Not enough is done to educate young people about the financial aspects of life even though it will have a dominant effect on their lives. Ask anyone who is struggling to retire and they will tell you they wish they had learned more when they were young about credit or how to save money — essentially, managing money. It’s called financial literacy.

Early in life, young people get bank cards. Many get jobs at the local coffee shops, fast food outlets and retail stores. They make and spend money without a thought to how they might establish a good credit rating and learn how to save and invest.

They must be 18 and all they will need is a photo ID to apply.

So think about this information for your children. It could be among the most important and valuable things you do for them.

  1. A young person can open an account with — let’s say — Cashco Financial. An everyday bank account comes with a small overdraft, which can increase to $500.
    1. An overdraft works like a small loan right on your account and gets rid of the need for a separate loan.
  2. Once they have a job, they should arrange to have their paycheque deposited directly to their account. This will help eliminate the fees associated with the account.
    1. Just a note: The Everyday Use Account is completely free if you deposit your paycheque into it.
  3. If they have a steady job, apply for a small Cashco Flex Loan.
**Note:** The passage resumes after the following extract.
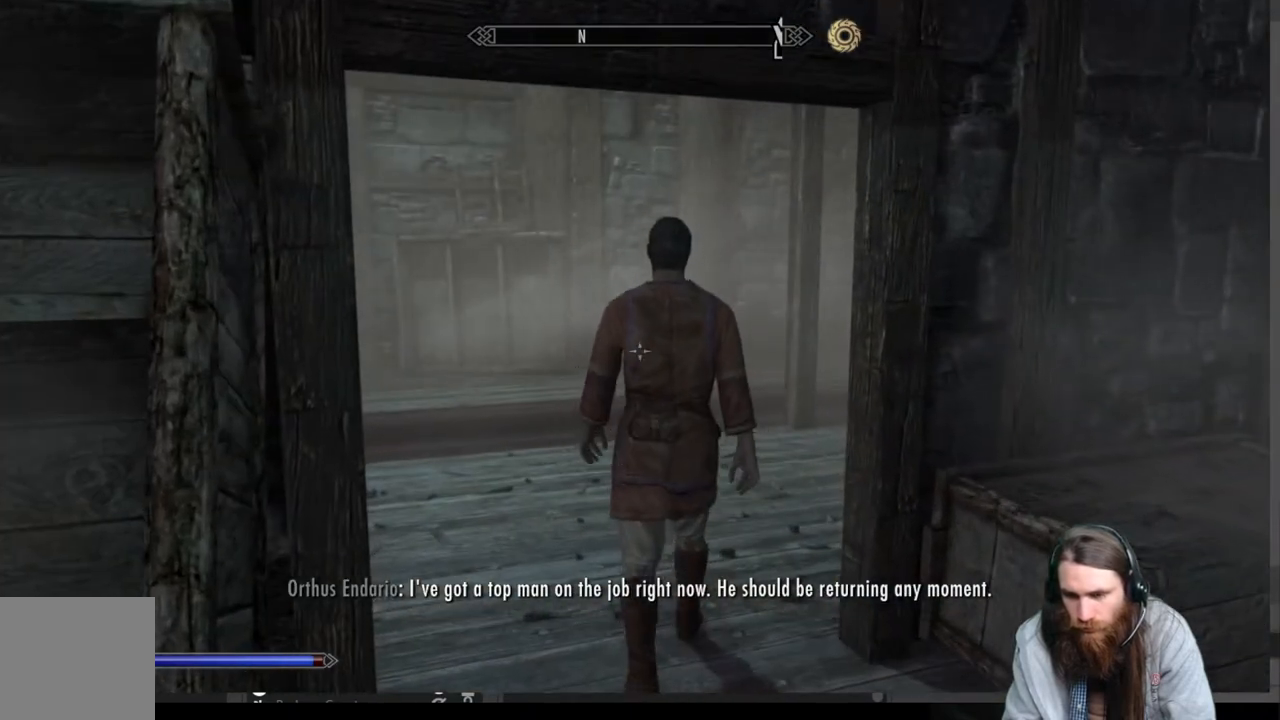
{"buttons": [], "left_stick": "up", "right_stick": "center", "events": []}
Perhaps they want to buy a used vehicle or a new laptop. They can borrow up to $5,000 online and pay it off over 36 months. However, it might be more prudent to borrow a smaller amount. MOST IMPORTANTLY: This loan will help establish a credit rating early in life.
  4. Educate them around their credit rating. Introduce them to credit rating scores through companies like Equifax, which can be accessed online. The more they know about their credit score, the better they will be at making financial decisions. This can build their responsibility around making payments on time among several other things.
  5. Through budgeting, coach them to collect their receipts so that they can maximize their expense deductions when filing taxes.
  6. As they build their financial literacy, introduce them to a financial planner.
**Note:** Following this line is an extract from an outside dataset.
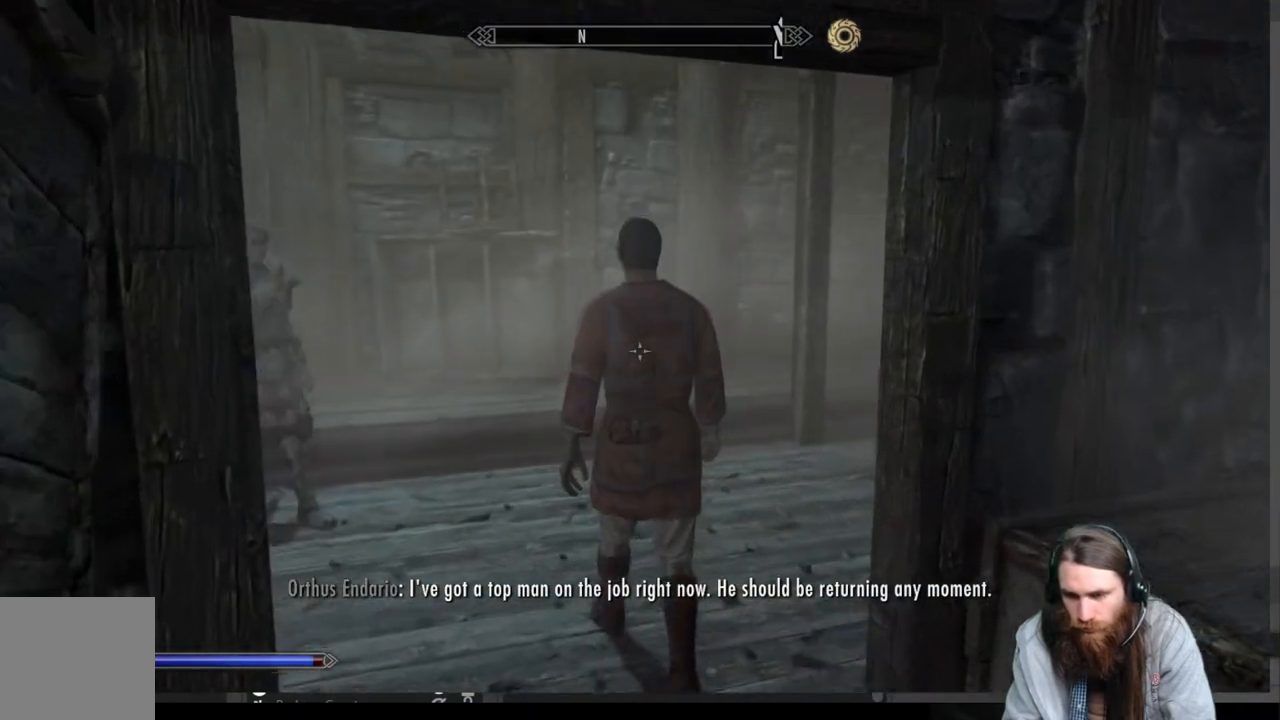
{"buttons": [], "left_stick": "up", "right_stick": "center", "events": []}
Financial literacy doesn’t just happen

All of these steps are parts of a healthy financial life. In fact, it will probably allow them to retire earlier. The added benefit is that they will substantially reduce the stress that comes with financial difficulties. It’s not rocket science.

The main issue here is that, next to breathing, managing money is one of the most powerful things in our lives. It is not something young people understand because the educational system does little to contribute to financial literacy and its importance.

It is up to us as parents to take the lead. Of course, as adults, we can learn a thing or two from the experience. At the end of the day, the financial well-being of a young adult invokes a well managed independent life, which can be sustained and enhanced earlier in life.

Don’t you wish someone did that for you?